双向LSTM模型在训练到第4轮时达到最佳f1-score： 0.8367，相比于简单的RNN有了较大的提升， 但仍远小于fasttext的效果。
从之前类别分布的信息中，我们知道， 样本的类别分布是非常不平衡的， 但是对于每个类别， 我们是同等对待的。 因此这里引入样本权重，来解决样本分布不均衡的问题。
在生成器中， 我们没有加入样本的权重， 下面可以尝试添加样本的权重再次训练该网络。为了避免将验证集的信息引入模型的训练过程， 在计算类别权重时，应该使用划分好的训练数据。
本问题中，各个类别之间应该是同等重要的，因此，不指定类别权重。

In [None]:
# 定义一个序列的最大长度
maxlen = 400
n_classes = 14
# 定义最大的字的编号（特征数）
max_features = 8000
batch_size = 1024
epochs = 100
embedding_dims = 128

In [None]:
train_generator = DataGenerator(x_train, y_train,
                                n_classes,
                                batch_size=batch_size,
                                maxlen=maxlen,
                               )
val_generator = DataGenerator(x_val, y_val,
                              n_classes,
                              batch_size=batch_size,
                              maxlen=maxlen,
                             )

In [None]:
callbacks_list = [
    keras.callbacks.EarlyStopping(
        monitor='val_f1_score',
        patience=2,
        mode='max'
    ),
    keras.callbacks.ModelCheckpoint(
        filepath='biLSTM_sample_weights.h5',
        monitor='val_f1_score',
        save_best_only=True,
    )]

In [None]:
model = biLSTM().get_model()

In [None]:
history = model.fit(train_generator,
                    epochs=epochs,
                    batch_size=batch_size,
                    validation_data=val_generator,
                    validation_freq=1,
                    callbacks=callbacks_list,
                   )

引入样本权重后， 模型泛化效果并没有想象中的得到提升，f1-score仅有0.8394， 下面定义一个卷积网络进行训练

In [None]:
from tensorflow.keras.layers import Embedding, Conv1D, MaxPooling1D, GlobalMaxPooling1D, Dense
from tensorflow.keras.models import Sequential
class TextCNN():
    def __init__(self):
        pass
    
    def get_model(self):
        model = Sequential()
        model.add(Embedding(max_features, embedding_dims, input_length=maxlen))
        model.add(Conv1D(32, 7, activation='relu'))
        model.add(MaxPooling1D(5))
        model.add(Conv1D(32, 7, activation='relu'))
        model.add(GlobalMaxPooling1D())
        model.add(Dense(n_classes, activation='softmax'))
        return model

model = TextCNN().get_model()

In [None]:
model.compile(optimizer='rmsprop', loss='categorical_crossentropy', metrics=[F1_score()])

In [None]:
history = model.fit(train_generator,
                    epochs=epochs,
                    batch_size=batch_size,
                    validation_data=val_generator,
                    validation_freq=1,
                    callbacks=callbacks_list,
                   )

Epoch 8/10  
136/136 [==============================] - ETA: 0s - loss: 0.2736 - f1_score_1: 0.8938WARNING:tensorflow:Early   stopping conditioned on metric `val_f1_score` which is not available.

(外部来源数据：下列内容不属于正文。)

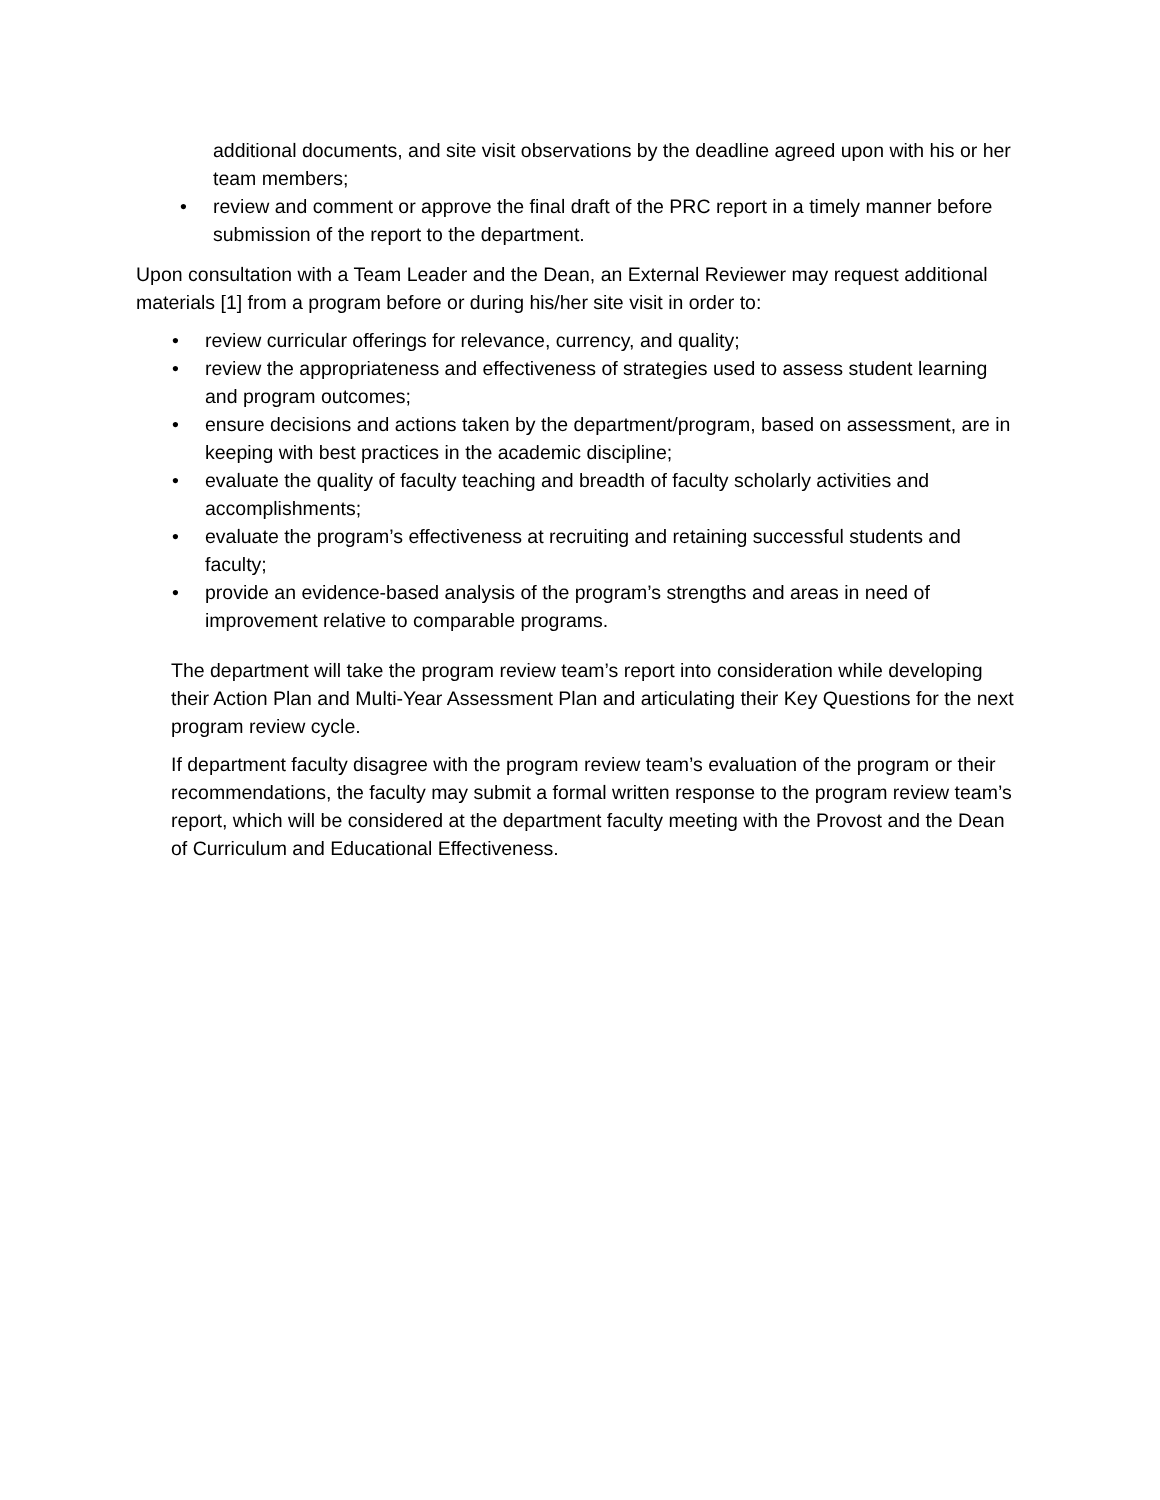additional documents, and site visit observations by the deadline agreed upon with his or her team members;
• review and comment or approve the final draft of the PRC report in a timely manner before submission of the report to the department.
Upon consultation with a Team Leader and the Dean, an External Reviewer may request additional materials [1] from a program before or during his/her site visit in order to:
• review curricular offerings for relevance, currency, and quality;
• review the appropriateness and effectiveness of strategies used to assess student learning and program outcomes;
• ensure decisions and actions taken by the department/program, based on assessment, are in keeping with best practices in the academic discipline;
• evaluate the quality of faculty teaching and breadth of faculty scholarly activities and accomplishments;
• evaluate the program’s effectiveness at recruiting and retaining successful students and faculty;
• provide an evidence-based analysis of the program’s strengths and areas in need of improvement relative to comparable programs.
The department will take the program review team’s report into consideration while developing their Action Plan and Multi-Year Assessment Plan and articulating their Key Questions for the next program review cycle.
If department faculty disagree with the program review team’s evaluation of the program or their recommendations, the faculty may submit a formal written response to the program review team’s report, which will be considered at the department faculty meeting with the Provost and the Dean of Curriculum and Educational Effectiveness.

Available metrics are:   loss,f1_score_1,val_loss,val_f1_score_1  
WARNING:tensorflow:Can save best model only with val_f1_score available, skipping.  
136/136 [==============================] - 43s 313ms/step - loss: 0.2736 - f1_score_1: 0.8938 - val_loss: 0.4793 - val_f1_score_1: 0.8729  
同一个notebook中第二次拟合模型时， monitor metrics 会由定义的val_f1_score变成val_f1_score_1  
TextCNN在训练到第8轮时达到最优， 然后开始过拟合， f1-score为0.8729， 相比biLSTM有了些许提升， 相比fasttext的0.89已非常接近。  
尝试结合RNN和CNN进行训练  

In [None]:
from tensorflow.keras import Input, Model
from tensorflow.keras import backend as K
from tensorflow.keras.layers import Embedding, Dense, SimpleRNN, Lambda, Concatenate, Conv1D, GlobalMaxPooling1D


class TextRCNN(object):
    def __init__(self):
        pass

    def get_model(self):
        input_text = Input((maxlen,))

        embedder = Embedding(max_features, embedding_dims, input_length=maxlen)
        embedding = embedder(input_text)

        x_left = SimpleRNN(128, return_sequences=True)(embedding)
        x_right = SimpleRNN(128, return_sequences=True, go_backwards=True)(embedding)
        x_right = Lambda(lambda x: K.reverse(x, axes=1))(x_right)
        x = Concatenate(axis=2)([x_left, embedding, x_right])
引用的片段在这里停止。